27 I agree with the motion judge that, as an unincorporated association, a union is "the sum of its members". …. I agree with the motion judge that the request for a representation order in this case could properly be characterized as a request to "correct the name of a party incorrectly named" within the meaning of r. 5.04(2). …. In my view, this brings the case squarely within the principle articulated by this court in Lloyd v. Clark, 2008 ONCA 343, [2008] O.J. No. 1682, at para. 4:
The case law amply supports the proposition that where there is a coincidence between the plaintiff's intention to name a party and the intended party's knowledge that it was the intended defendant, an amendment may be made despite the passage of the limitation period to correct the misdescription or misnomer [citations omitted].
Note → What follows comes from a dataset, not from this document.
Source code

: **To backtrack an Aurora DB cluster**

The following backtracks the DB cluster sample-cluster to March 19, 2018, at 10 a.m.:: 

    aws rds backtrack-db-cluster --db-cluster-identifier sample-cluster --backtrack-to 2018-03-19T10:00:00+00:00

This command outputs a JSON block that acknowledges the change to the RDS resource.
See also Stechyshyn v. Domljanovic, 2015 ONCA 889, 129 O.R. (3d) 236, at para. 20.” [my emphasis]
[33] Thus the Court of Appeal seems to have given clear instructions that a misnomer should not lead to the party being denied an opportunity to have its actions determined on the merits.
[34] However, there may be ambiguity as to how broad use of a misnomer can be utilized in order to achieve the style of cause, which reflects the actual parties involved.
IV. Disposition
[35] In this case, the plaintiff was involved in a motor vehicle accident in 2014 and he apparently sought legal advice within a month of the accident, but there does not appear to have been a concerted effort to determine the particulars of the accident and more specifically, the identity of the other driver involved in the accident.
[36] As a consequence, the action was originally started as if there was an unknown driver with the result that the plaintiff’s own coverage for “unknown driver” accidents was triggered. That coverage is limited in terms of the insurer’s potential liability only for the statutory minimum.
[37] While it is arguable that it is within the purview of a master, on a motion such as this, to determine that an almost total lack of effort to identify the other driver may give rise to a prejudice which ought not to be tolerated by granting an amendment at this stage.
[38] Having considered the positions in this specific case of at bar, and applying proportionality to the overall fact situation, I am satisfied that this is a case where the plaintiffs ought not to be denied potential access to the proposed defendant’s insurance coverage.
[39] The proposed defendant advised its insurer at the time of the accident. They had the ability to enquire and investigate with respect to this accident at the time.
[40] There is an additional issue to be addressed. Can one John Doe cover misnomers of two different entities, the owner and the driver?
[41] The Statement of Claim describes John Doe as the owner and operator. The bar appears in several recent cases to feel the need to list “John Doe 1” through to “John Doe 10” and similar arrays of Jane Does and Doe Corporations in order to cover a variety of multiple unknown defendants.
[42] In my view a defined category of defendant can be encompassed by a single placeholder (e.g. Physician Doe or Nurse Doe).
[43] Thus my conclusion in this case is that the amendment to add Manuel Pereira and Trio Roofing Systems Inc. in place of John Doe should be allowed. This amendment is without prejudice to the ability of these defendants to raise a Limitations Act defence.
[44] The plaintiffs are being allowed a significant indulgence which in no way was the responsibility of the now added defendants.
[45] As a consequence I do feel that the plaintiff should be denied interest on any ultimate recovery from the date of the accident until June 30, 2018, and so order.
[46] In the circumstances I have determined that there will be no Order as to costs.